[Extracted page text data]

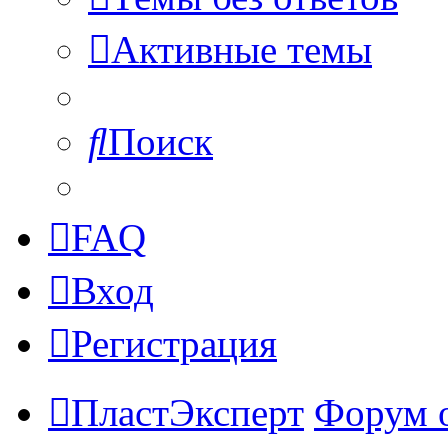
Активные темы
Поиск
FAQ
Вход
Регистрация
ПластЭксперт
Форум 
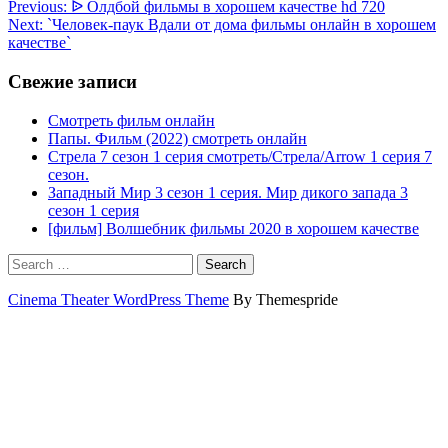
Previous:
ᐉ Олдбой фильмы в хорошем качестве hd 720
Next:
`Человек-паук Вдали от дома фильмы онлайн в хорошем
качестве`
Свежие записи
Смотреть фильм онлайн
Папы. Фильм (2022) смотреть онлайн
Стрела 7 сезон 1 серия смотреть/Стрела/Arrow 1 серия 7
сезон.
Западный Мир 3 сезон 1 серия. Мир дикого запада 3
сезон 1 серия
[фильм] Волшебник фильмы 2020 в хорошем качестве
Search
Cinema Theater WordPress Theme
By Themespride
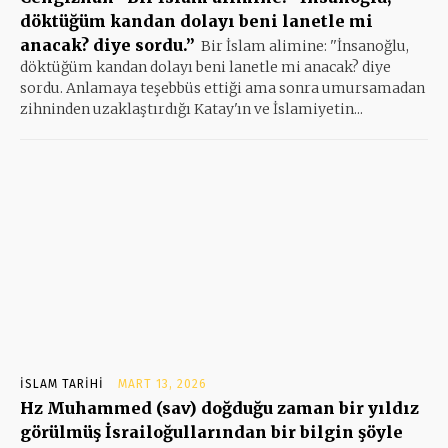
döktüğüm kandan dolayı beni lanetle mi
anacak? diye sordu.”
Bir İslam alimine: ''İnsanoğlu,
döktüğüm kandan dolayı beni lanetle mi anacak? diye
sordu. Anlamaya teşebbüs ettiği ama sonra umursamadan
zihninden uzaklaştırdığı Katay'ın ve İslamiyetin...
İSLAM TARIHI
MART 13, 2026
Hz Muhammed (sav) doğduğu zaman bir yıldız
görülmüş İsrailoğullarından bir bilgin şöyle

---

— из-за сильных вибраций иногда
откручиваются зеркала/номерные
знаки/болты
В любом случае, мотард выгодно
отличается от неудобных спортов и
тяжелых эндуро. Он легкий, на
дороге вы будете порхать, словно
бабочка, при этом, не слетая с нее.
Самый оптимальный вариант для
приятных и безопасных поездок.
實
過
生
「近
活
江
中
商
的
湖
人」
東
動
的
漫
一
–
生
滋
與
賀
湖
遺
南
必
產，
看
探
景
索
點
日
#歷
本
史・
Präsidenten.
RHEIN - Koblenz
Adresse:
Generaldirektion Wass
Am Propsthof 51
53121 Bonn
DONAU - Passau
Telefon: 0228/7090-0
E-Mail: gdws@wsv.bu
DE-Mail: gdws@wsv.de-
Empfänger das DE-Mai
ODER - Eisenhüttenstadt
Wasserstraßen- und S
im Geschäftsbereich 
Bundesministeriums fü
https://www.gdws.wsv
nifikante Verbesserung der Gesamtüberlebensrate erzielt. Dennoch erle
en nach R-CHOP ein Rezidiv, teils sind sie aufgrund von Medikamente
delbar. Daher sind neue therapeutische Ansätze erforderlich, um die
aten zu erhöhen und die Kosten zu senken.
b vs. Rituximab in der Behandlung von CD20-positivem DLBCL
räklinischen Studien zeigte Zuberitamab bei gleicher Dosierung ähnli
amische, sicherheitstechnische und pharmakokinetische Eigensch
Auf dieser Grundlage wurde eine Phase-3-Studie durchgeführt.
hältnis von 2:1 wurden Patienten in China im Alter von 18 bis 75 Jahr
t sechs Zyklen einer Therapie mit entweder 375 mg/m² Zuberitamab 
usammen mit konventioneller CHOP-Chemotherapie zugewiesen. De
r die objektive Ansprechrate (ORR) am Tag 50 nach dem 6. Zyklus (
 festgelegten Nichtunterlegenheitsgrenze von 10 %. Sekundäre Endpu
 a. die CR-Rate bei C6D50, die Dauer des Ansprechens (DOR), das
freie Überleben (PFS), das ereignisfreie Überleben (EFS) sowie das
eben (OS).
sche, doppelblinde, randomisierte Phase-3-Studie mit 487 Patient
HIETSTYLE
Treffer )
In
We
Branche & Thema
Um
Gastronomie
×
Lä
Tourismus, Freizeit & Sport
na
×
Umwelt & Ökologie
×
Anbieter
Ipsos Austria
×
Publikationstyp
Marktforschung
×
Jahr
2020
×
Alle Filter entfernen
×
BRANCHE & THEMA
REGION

▶ [What to work on]:
Above are the records. Copy word for word only their lines from the one holding "Активные темы" through the one holding "görülmüş İsrailoğullarından bir bilgin şöyle", both included, and skip the images.

▶ [Finished task]:
Активные темы
Поиск
FAQ
Вход
Регистрация
ПластЭксперт
Форум 
Previous:
ᐉ Олдбой фильмы в хорошем качестве hd 720
Next:
`Человек-паук Вдали от дома фильмы онлайн в хорошем
качестве`
Свежие записи
Смотреть фильм онлайн
Папы. Фильм (2022) смотреть онлайн
Стрела 7 сезон 1 серия смотреть/Стрела/Arrow 1 серия 7
сезон.
Западный Мир 3 сезон 1 серия. Мир дикого запада 3
сезон 1 серия
[фильм] Волшебник фильмы 2020 в хорошем качестве
Search
Cinema Theater WordPress Theme
By Themespride
döktüğüm kandan dolayı beni lanetle mi
anacak? diye sordu.”
Bir İslam alimine: ''İnsanoğlu,
döktüğüm kandan dolayı beni lanetle mi anacak? diye
sordu. Anlamaya teşebbüs ettiği ama sonra umursamadan
zihninden uzaklaştırdığı Katay'ın ve İslamiyetin...
İSLAM TARIHI
MART 13, 2026
Hz Muhammed (sav) doğduğu zaman bir yıldız
görülmüş İsrailoğullarından bir bilgin şöyle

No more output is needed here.